A series of events in the Bay Area and around the U.S. have put the spotlight on U.S.-funded repression and killings in the Philippines that target progressive political organizations and unionists.
The attacks began to escalate on Oct. 31 when police and military raided the offices of Gabriela, a women’s organization; the National Federation of Sugar Workers; and the anti-imperialist Bayan Muna, belonging to the leftist political party Makabayan, based in the Philippines. More than 57 activists, unionists and human rights defenders were arrested.
Then on Nov. 4, Rey Malaborbor, a former political prisoner, was murdered, and another activist, Honey Mae Suazo, disappeared. On Nov. 5, the offices of Bayan were raided in Manila, and leaders of Bayan, Manila Workers Unity and Kadamay, an organization of urban poor people, were arrested.
In the U.S., a candlelight vigil of protest was held at Oscar Grant Plaza in Oakland on Nov. 8, led by PUSO (Philippines-US Solidarity Organization), BAYAN USA-Northern California, GABRIELA-Oakland and Anakbayan-East Bay. They rallied under the call, “Stand with the Human Rights Defenders of the Philippines.”
Rhonda Ramiro of BAYAN stated: “The list of the atrocities runs really long. We are talking about air strikes and raids, arrests of union members, women’s organizers, human rights defenders, killings of judges and journalists, and the disappearances of farmworkers.”
Ramiro spoke in depth about the attacks on the many union, peasant and people’s movements in her country: “We are outraged by these attacks because they are a part of the Trump-backed Duterte regimes’s concerted campaign to end the successful organizing of workers, many of whom are, like us, struggling for a livable wage. The government is trying to repress Indigenous people who are just protecting their land that is being stolen by multinational corporate interests.
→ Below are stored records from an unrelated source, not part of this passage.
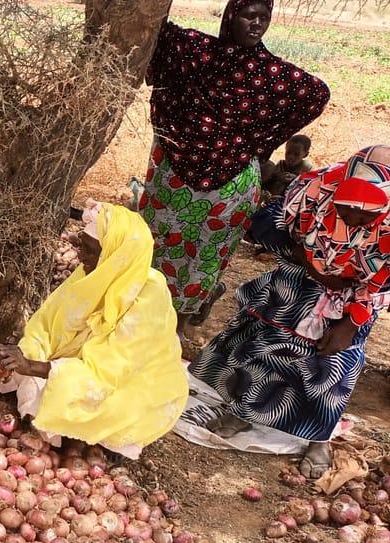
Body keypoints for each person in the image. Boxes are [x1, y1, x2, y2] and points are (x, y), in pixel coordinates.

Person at [190, 146, 390, 480]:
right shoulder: (316, 186)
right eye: (344, 211)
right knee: (269, 344)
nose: (352, 222)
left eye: (364, 217)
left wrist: (351, 322)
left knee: (333, 363)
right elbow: (273, 224)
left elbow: (382, 280)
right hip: (299, 277)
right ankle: (246, 411)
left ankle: (317, 436)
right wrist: (304, 259)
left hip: (355, 294)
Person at [139, 0, 329, 329]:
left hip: (229, 187)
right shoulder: (194, 50)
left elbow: (317, 94)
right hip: (173, 179)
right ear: (230, 16)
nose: (257, 24)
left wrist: (259, 141)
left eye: (264, 18)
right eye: (248, 15)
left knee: (204, 258)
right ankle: (137, 315)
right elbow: (155, 29)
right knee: (155, 245)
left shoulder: (271, 73)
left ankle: (177, 329)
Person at [0, 201, 188, 460]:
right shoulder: (93, 272)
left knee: (90, 405)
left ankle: (103, 438)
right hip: (86, 365)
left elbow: (109, 373)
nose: (80, 257)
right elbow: (47, 325)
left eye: (90, 250)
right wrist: (25, 354)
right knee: (40, 388)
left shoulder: (148, 299)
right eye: (81, 245)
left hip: (131, 385)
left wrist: (33, 367)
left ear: (113, 257)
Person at [249, 134, 315, 249]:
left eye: (296, 154)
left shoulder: (306, 168)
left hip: (290, 208)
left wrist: (295, 179)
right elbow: (270, 184)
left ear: (305, 154)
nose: (290, 157)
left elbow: (308, 189)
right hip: (273, 203)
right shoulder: (280, 165)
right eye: (288, 153)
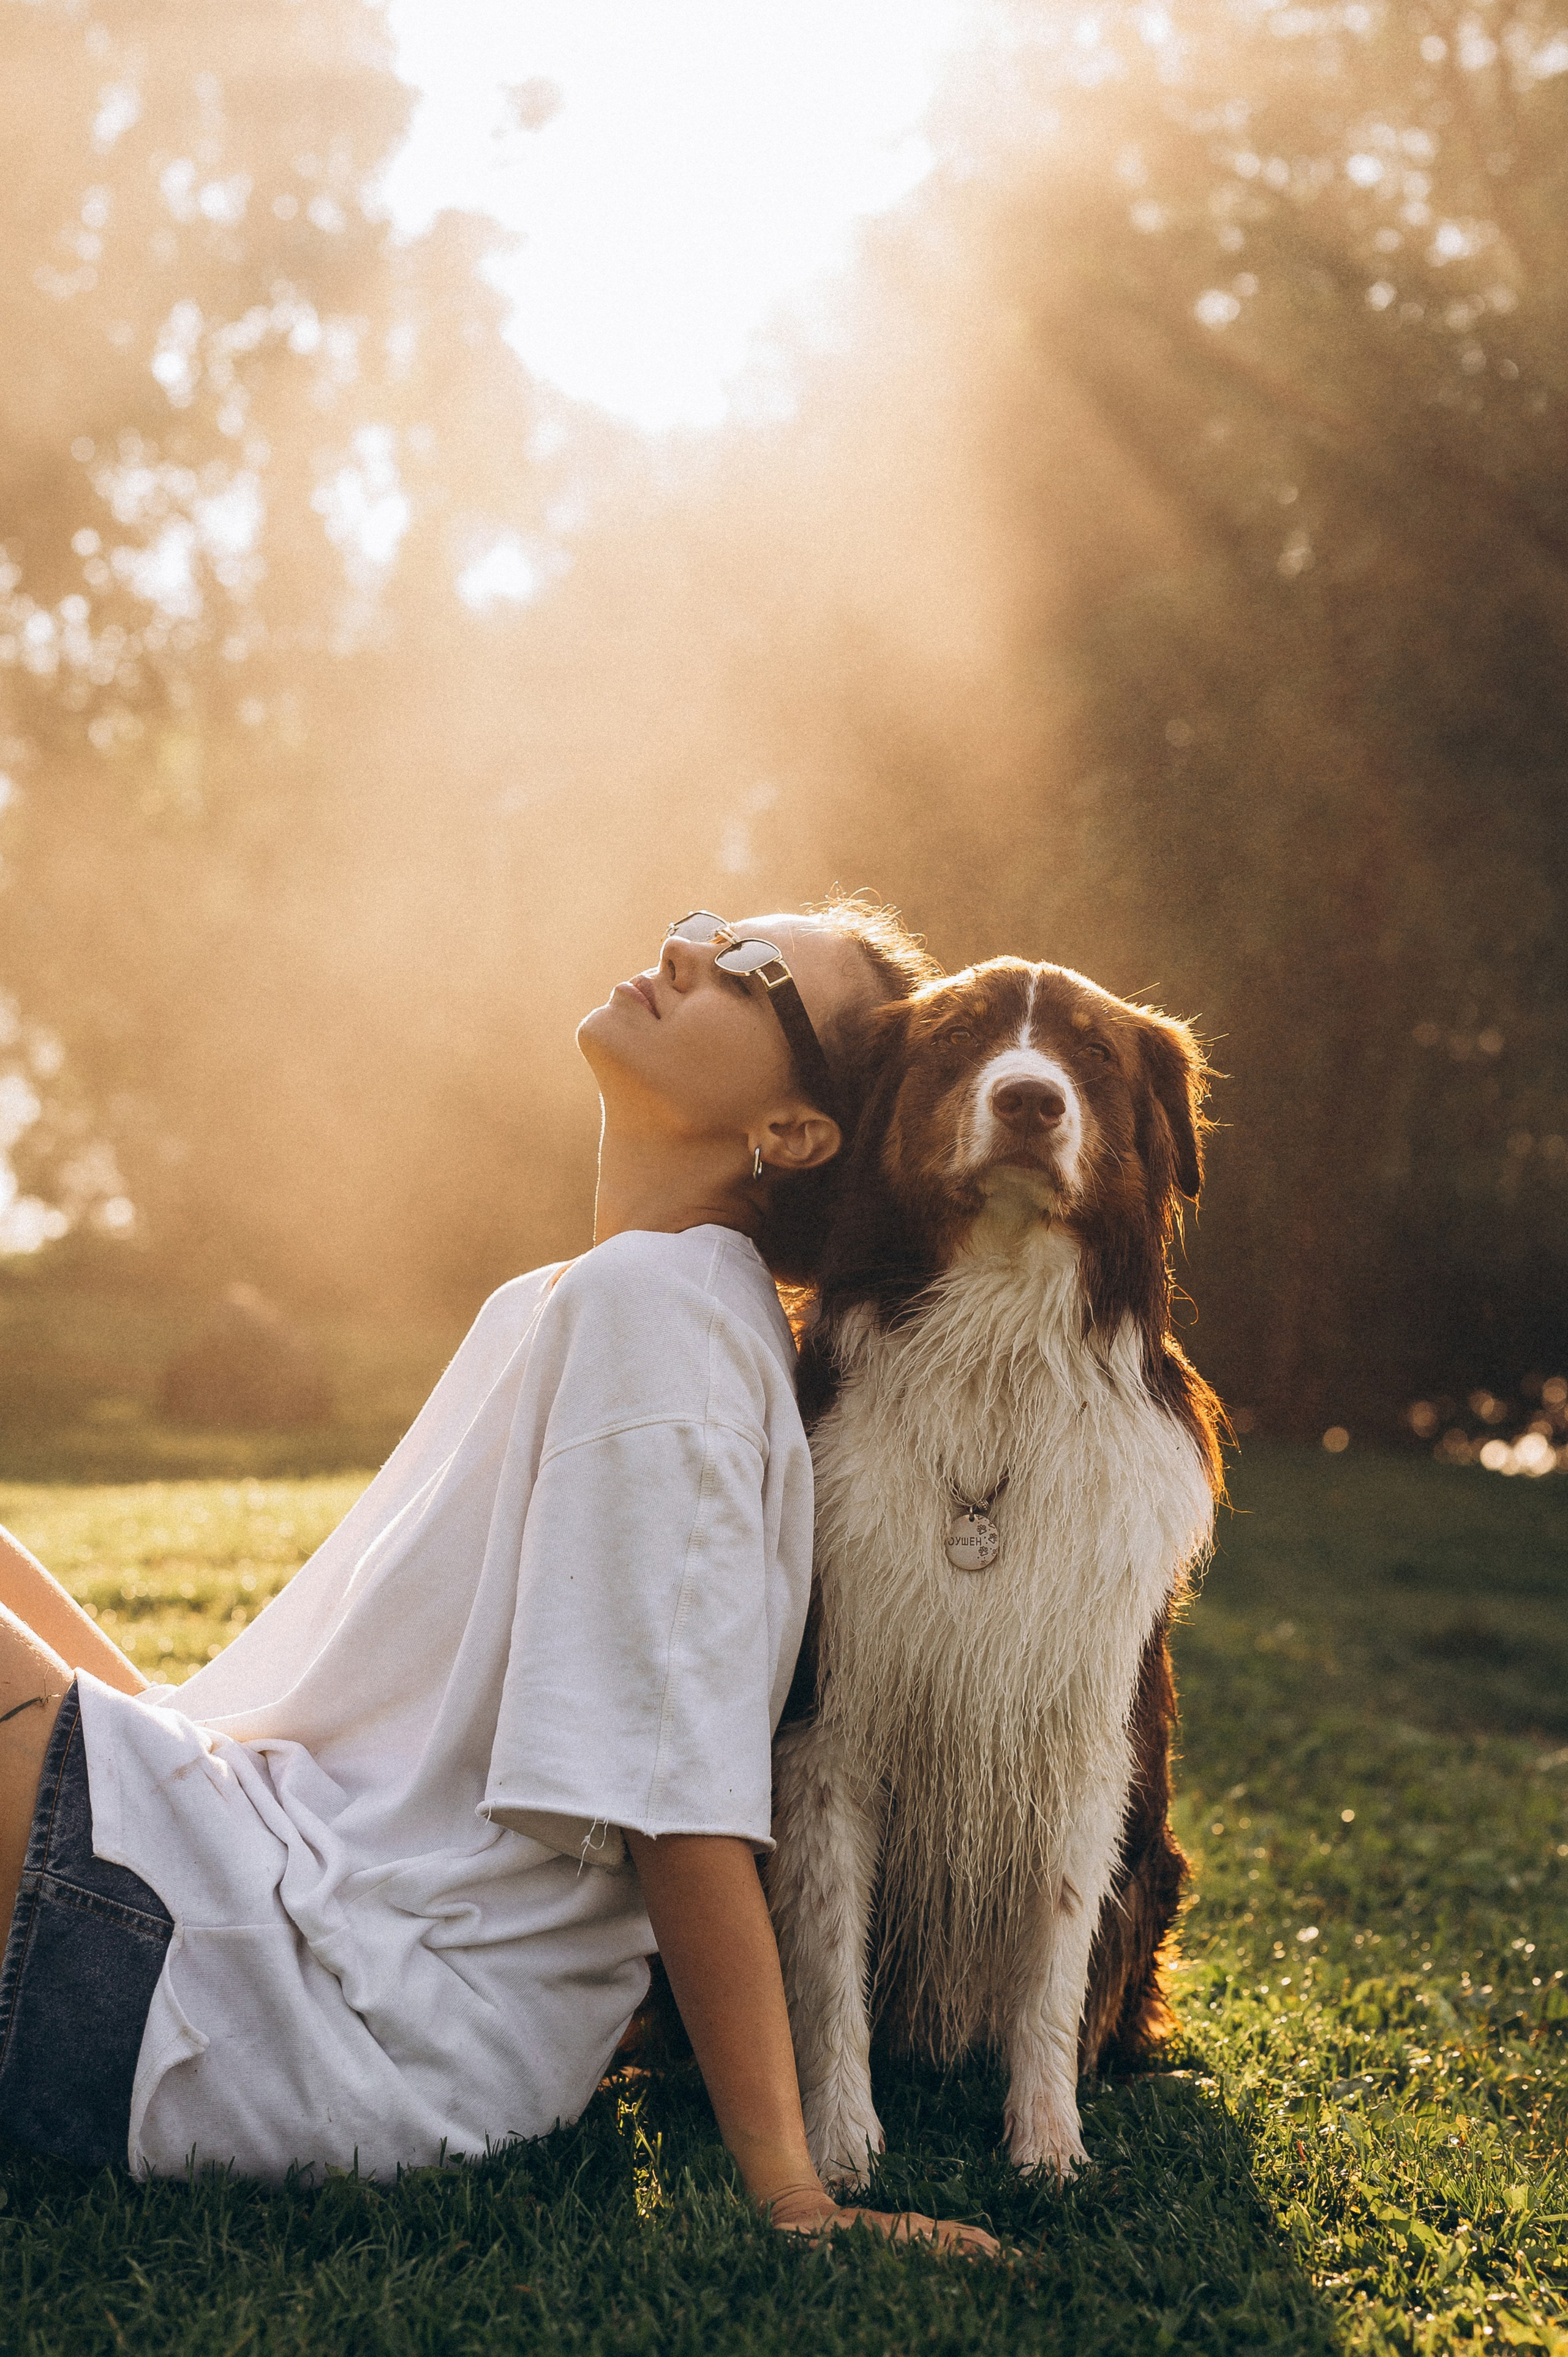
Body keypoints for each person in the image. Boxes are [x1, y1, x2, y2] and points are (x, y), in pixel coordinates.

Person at [0, 900, 996, 2255]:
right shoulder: (585, 1295)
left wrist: (792, 2192)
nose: (687, 950)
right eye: (706, 924)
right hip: (240, 1901)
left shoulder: (670, 1322)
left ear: (794, 1131)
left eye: (750, 971)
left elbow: (682, 1791)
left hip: (315, 2016)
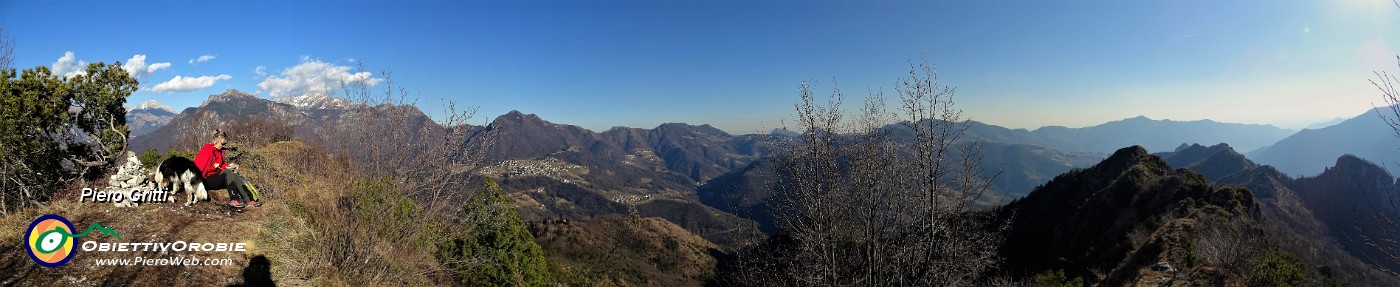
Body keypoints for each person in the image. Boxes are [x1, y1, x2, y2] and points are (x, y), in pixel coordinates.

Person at [195, 129, 261, 208]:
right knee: (228, 173)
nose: (223, 145)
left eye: (224, 144)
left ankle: (249, 200)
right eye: (222, 143)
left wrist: (227, 166)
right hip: (205, 180)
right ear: (215, 140)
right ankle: (234, 198)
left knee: (235, 175)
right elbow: (197, 167)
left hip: (216, 178)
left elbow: (221, 165)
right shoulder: (207, 149)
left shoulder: (221, 152)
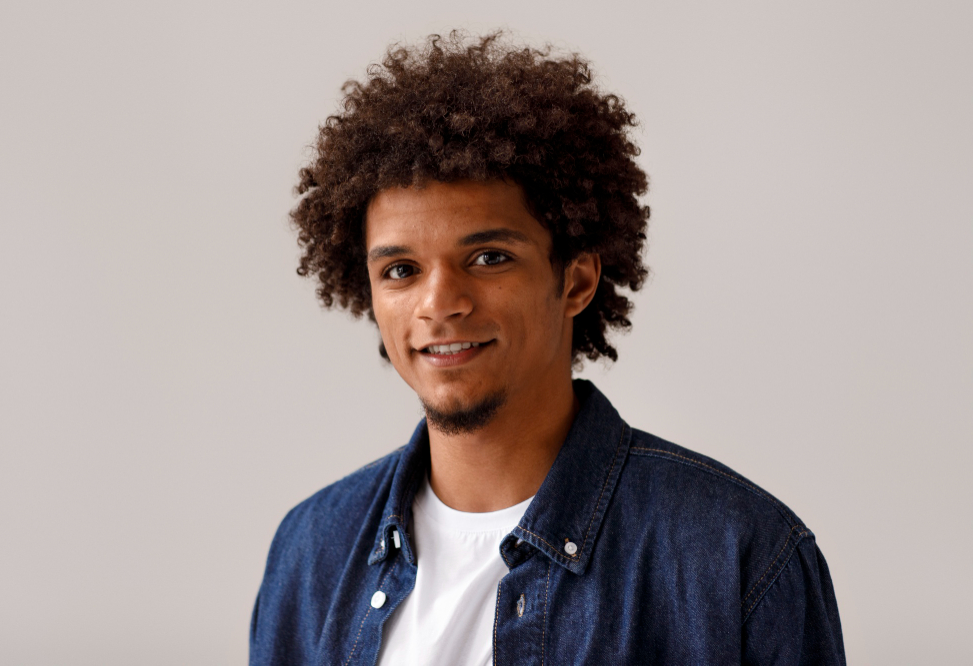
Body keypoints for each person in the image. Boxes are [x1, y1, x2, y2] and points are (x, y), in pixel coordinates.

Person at [250, 32, 846, 665]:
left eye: (488, 258)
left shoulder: (734, 555)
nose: (439, 302)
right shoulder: (312, 549)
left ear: (577, 280)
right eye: (400, 269)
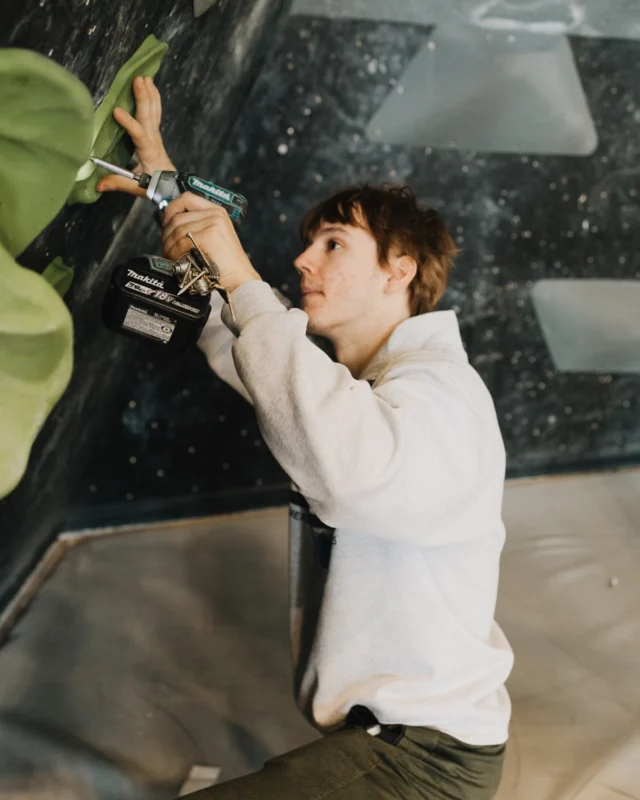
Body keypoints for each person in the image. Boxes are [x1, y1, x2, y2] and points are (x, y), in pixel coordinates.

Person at [100, 76, 514, 800]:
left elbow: (344, 462)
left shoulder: (444, 396)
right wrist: (167, 190)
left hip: (426, 764)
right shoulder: (369, 391)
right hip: (381, 748)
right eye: (307, 245)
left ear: (400, 269)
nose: (302, 261)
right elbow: (270, 369)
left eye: (333, 243)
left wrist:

Some of these corporations are right here, like Chevron, in our backyard [in the U.S.].”
Ramiro and others at the rally linked the repressive attacks in the Philippines with the struggles in the Black and Brown communities of Oakland against police violence, for education and for housing. Other speakers called for “international solidarity” against the U.S.-funded Duterte regime.
An international day to support Filipino unions, with demands to “stop trade union repression, unionizing is a right, free our unionists” was organized on Nov. 16. The Kilusang Mayo Uno (May First Labor Movement) of independent labor centers asked for union supporters around the world to use social media to send solidarity messages. The International Action Center and the International Workers’ Solidarity Network immediately responded to mobilize their social media networks. Demonstrations were held in Washington, D.C., and other parts of the country to demand that Filipino union members be released immediately. (iacenter.org)
On IAC- and IWSN-related websites, workers were urged to “struggle against the repressive measures of governments and big and local corporations. Neoliberal policies that serve big corporations attack workers by pressing down wages and by depriving them of basic rights including the right to unionize. #StopWorkersRepression.”